热传导和热辐射的热能转换练习题热能和热功率一、热传导的热能转换练习题1. 问题描述：一个导热系数为0.2 W/(m·K)的铝棒，长度为1.5 m，截面积为0.02 m²。

其中一端放在温度为100°C的火炉中，另一端放在常温下，求15分钟后该铝棒的另一端温度。

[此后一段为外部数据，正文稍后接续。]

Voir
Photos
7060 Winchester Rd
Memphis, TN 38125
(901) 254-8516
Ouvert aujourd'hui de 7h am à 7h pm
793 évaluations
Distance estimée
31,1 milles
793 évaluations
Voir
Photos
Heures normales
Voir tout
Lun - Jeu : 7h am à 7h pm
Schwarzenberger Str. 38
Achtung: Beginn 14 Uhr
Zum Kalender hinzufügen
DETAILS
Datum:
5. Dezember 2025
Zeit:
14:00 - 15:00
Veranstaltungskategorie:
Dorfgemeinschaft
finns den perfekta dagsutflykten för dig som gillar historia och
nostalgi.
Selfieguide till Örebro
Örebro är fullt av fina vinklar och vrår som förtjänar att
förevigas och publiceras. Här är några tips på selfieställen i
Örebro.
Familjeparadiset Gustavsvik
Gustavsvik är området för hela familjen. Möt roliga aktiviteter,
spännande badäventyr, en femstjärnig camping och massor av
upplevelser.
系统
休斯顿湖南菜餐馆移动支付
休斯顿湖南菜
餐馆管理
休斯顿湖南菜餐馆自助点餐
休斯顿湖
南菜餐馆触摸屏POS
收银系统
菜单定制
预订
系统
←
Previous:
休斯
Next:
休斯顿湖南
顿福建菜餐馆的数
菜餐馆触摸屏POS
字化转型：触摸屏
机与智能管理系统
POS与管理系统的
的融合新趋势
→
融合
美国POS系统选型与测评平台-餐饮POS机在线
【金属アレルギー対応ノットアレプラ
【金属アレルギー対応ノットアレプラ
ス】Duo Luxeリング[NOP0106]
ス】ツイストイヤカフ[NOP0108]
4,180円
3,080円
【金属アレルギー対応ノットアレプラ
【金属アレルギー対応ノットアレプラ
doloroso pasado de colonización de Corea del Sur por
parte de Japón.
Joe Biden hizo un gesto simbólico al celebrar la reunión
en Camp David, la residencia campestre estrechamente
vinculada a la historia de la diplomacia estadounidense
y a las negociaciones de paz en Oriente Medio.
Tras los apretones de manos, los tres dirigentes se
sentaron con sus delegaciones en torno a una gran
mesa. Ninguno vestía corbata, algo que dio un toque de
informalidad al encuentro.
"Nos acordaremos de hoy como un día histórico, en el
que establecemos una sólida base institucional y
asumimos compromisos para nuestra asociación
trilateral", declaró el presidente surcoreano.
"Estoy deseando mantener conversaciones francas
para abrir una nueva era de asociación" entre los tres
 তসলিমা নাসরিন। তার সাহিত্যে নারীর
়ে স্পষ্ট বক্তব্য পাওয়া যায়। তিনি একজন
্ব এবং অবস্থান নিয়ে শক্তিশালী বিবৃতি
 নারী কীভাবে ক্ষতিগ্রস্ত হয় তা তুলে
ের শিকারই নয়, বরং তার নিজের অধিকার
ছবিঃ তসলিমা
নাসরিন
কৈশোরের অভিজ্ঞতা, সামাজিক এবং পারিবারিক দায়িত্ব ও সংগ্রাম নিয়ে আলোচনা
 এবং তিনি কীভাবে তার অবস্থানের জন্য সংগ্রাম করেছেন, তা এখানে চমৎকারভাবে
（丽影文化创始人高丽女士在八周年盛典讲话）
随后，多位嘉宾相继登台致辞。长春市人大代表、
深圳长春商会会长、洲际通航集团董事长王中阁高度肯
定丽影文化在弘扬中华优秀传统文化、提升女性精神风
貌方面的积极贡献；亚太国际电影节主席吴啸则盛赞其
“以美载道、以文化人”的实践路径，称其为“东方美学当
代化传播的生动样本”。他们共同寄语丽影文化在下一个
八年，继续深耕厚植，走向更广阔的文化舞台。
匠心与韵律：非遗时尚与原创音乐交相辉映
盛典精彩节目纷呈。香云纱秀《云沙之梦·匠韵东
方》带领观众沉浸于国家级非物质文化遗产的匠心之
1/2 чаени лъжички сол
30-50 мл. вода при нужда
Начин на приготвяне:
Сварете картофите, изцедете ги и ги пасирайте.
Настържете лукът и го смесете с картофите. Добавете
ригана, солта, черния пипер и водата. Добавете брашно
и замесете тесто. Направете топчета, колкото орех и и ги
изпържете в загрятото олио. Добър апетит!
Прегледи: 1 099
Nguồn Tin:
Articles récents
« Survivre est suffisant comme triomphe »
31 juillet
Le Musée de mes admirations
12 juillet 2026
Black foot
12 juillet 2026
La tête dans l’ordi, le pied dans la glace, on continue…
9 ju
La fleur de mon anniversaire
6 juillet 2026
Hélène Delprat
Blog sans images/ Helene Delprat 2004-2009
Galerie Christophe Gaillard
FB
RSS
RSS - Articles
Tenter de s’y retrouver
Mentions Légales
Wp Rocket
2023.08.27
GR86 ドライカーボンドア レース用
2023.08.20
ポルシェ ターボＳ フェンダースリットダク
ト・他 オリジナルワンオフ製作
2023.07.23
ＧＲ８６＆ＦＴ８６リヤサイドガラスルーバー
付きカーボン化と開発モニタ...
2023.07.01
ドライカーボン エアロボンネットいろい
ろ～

解析：根据热传导的原理，我们可以使用热传导方程进行计算。

热传导方程可以表示为：Q = k·A·(ΔT/Δx)·Δt，其中Q为热能转移量，k 为导热系数，A为截面积，ΔT为温度差，Δx为长度差，Δt为时间。

根据题目给出的数据，我们可以先计算ΔT和Δt：ΔT = 100°C - 25°C = 75°C，Δt = 15分钟 = 900秒。

将数据代入热传导方程，可得：Q = 0.2 W/(m·K) * 0.02 m² * (75°C/1.5 m) * 900 s = 45 W。

由热传导方程我们可以得知热能转移量Q等于铝棒另一端的温度差乘以导热系数k乘以铝棒截面积A除以铝棒长度差Δx乘以时间Δt。

因此，铝棒另一端的温度差为：Q = k·A·(ΔT/Δx)·Δt = ΔT。

将计算得到的热能转移量Q代入上式，可得：ΔT = 45 W，即铝棒另一端的温度差为45°C。

由于另一端的温度为常温25°C，因此铝棒另一端的温度为25°C + 45°C = 70°C。

所以，15分钟后该铝棒的另一端温度为70°C。

二、热辐射的热功率转换练习题1. 问题描述：一个黑体表面积为2 m²，温度为500 K，计算其单位时间内向外部空间辐射的热功率。

解析：根据热辐射的原理，我们可以使用斯特藩-玻尔兹曼定律进行计算。

斯特藩-玻尔兹曼定律可以表示为：P = ε·σ·A·T^4，其中P为热功率，ε为黑体的发射率，σ为斯特藩-玻尔兹曼常数，A为表面积，T 为温度。